* _TO DO_:
Every line of the data below is to be written out again exactly.

* _AVAILABLE DATA_:
____
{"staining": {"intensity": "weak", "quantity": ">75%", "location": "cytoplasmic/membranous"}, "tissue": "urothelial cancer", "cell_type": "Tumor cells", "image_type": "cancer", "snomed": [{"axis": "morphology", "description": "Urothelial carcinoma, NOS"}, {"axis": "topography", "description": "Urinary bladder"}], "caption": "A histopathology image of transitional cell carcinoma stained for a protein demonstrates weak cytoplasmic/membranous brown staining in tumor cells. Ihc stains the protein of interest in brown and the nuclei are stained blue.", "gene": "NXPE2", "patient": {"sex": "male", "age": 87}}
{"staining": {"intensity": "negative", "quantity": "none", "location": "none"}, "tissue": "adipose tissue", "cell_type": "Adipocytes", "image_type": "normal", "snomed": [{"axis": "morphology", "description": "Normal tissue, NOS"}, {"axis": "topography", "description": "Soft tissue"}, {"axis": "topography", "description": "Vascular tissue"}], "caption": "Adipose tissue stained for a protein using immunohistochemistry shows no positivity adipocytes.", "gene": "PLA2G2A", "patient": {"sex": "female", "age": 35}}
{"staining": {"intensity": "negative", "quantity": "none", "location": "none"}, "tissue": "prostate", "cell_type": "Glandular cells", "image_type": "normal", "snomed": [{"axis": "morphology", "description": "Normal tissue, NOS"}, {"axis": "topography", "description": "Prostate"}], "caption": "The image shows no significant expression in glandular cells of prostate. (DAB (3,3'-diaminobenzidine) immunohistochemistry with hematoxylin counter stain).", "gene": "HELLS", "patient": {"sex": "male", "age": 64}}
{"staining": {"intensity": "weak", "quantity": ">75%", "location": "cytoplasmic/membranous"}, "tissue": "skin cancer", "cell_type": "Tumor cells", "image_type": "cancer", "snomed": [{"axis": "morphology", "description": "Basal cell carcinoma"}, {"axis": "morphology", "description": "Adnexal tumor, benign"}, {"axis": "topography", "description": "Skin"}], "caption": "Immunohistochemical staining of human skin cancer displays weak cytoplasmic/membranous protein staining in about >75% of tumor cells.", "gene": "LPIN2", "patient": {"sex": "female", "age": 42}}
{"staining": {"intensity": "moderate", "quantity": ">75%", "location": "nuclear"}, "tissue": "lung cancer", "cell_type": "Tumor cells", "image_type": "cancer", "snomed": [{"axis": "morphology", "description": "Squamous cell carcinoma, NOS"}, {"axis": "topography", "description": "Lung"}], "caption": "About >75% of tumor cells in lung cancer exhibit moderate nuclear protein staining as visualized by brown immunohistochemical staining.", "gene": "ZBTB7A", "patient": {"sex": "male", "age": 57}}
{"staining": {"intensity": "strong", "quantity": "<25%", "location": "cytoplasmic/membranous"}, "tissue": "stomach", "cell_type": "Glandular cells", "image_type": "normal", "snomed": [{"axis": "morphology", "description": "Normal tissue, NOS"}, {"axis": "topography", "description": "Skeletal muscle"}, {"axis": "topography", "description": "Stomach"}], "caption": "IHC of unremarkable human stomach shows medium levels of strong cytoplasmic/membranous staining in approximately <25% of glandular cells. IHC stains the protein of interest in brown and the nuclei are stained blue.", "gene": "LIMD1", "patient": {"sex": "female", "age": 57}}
____
* _YOUR SOLUTION_:
{"staining": {"intensity": "weak", "quantity": ">75%", "location": "cytoplasmic/membranous"}, "tissue": "urothelial cancer", "cell_type": "Tumor cells", "image_type": "cancer", "snomed": [{"axis": "morphology", "description": "Urothelial carcinoma, NOS"}, {"axis": "topography", "description": "Urinary bladder"}], "caption": "A histopathology image of transitional cell carcinoma stained for a protein demonstrates weak cytoplasmic/membranous brown staining in tumor cells. Ihc stains the protein of interest in brown and the nuclei are stained blue.", "gene": "NXPE2", "patient": {"sex": "male", "age": 87}}
{"staining": {"intensity": "negative", "quantity": "none", "location": "none"}, "tissue": "adipose tissue", "cell_type": "Adipocytes", "image_type": "normal", "snomed": [{"axis": "morphology", "description": "Normal tissue, NOS"}, {"axis": "topography", "description": "Soft tissue"}, {"axis": "topography", "description": "Vascular tissue"}], "caption": "Adipose tissue stained for a protein using immunohistochemistry shows no positivity adipocytes.", "gene": "PLA2G2A", "patient": {"sex": "female", "age": 35}}
{"staining": {"intensity": "negative", "quantity": "none", "location": "none"}, "tissue": "prostate", "cell_type": "Glandular cells", "image_type": "normal", "snomed": [{"axis": "morphology", "description": "Normal tissue, NOS"}, {"axis": "topography", "description": "Prostate"}], "caption": "The image shows no significant expression in glandular cells of prostate. (DAB (3,3'-diaminobenzidine) immunohistochemistry with hematoxylin counter stain).", "gene": "HELLS", "patient": {"sex": "male", "age": 64}}
{"staining": {"intensity": "weak", "quantity": ">75%", "location": "cytoplasmic/membranous"}, "tissue": "skin cancer", "cell_type": "Tumor cells", "image_type": "cancer", "snomed": [{"axis": "morphology", "description": "Basal cell carcinoma"}, {"axis": "morphology", "description": "Adnexal tumor, benign"}, {"axis": "topography", "description": "Skin"}], "caption": "Immunohistochemical staining of human skin cancer displays weak cytoplasmic/membranous protein staining in about >75% of tumor cells.", "gene": "LPIN2", "patient": {"sex": "female", "age": 42}}
{"staining": {"intensity": "moderate", "quantity": ">75%", "location": "nuclear"}, "tissue": "lung cancer", "cell_type": "Tumor cells", "image_type": "cancer", "snomed": [{"axis": "morphology", "description": "Squamous cell carcinoma, NOS"}, {"axis": "topography", "description": "Lung"}], "caption": "About >75% of tumor cells in lung cancer exhibit moderate nuclear protein staining as visualized by brown immunohistochemical staining.", "gene": "ZBTB7A", "patient": {"sex": "male", "age": 57}}
{"staining": {"intensity": "strong", "quantity": "<25%", "location": "cytoplasmic/membranous"}, "tissue": "stomach", "cell_type": "Glandular cells", "image_type": "normal", "snomed": [{"axis": "morphology", "description": "Normal tissue, NOS"}, {"axis": "topography", "description": "Skeletal muscle"}, {"axis": "topography", "description": "Stomach"}], "caption": "IHC of unremarkable human stomach shows medium levels of strong cytoplasmic/membranous staining in approximately <25% of glandular cells. IHC stains the protein of interest in brown and the nuclei are stained blue.", "gene": "LIMD1", "patient": {"sex": "female", "age": 57}}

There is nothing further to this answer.